TO DO → Below are records; please give the number of their lines that contain the string "Ybqxes", and only that number.

Data items:
%%
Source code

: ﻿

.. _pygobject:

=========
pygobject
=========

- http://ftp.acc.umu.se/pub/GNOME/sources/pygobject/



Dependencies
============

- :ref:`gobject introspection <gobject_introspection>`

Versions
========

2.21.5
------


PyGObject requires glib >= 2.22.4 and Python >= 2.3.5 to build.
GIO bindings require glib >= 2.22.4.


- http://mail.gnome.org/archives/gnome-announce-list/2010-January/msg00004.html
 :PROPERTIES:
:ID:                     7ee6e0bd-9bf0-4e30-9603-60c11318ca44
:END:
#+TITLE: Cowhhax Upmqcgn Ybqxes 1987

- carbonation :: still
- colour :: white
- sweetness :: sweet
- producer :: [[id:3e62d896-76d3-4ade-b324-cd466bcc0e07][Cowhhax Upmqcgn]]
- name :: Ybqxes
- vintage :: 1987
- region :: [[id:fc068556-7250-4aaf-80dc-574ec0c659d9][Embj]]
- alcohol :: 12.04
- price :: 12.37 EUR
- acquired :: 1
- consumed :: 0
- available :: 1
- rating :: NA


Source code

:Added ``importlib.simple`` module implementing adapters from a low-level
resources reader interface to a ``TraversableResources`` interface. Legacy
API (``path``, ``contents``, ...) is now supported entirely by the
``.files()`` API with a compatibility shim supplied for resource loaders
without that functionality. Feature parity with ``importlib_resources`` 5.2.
%%
ANSWER TO THIS EXERCISE → 2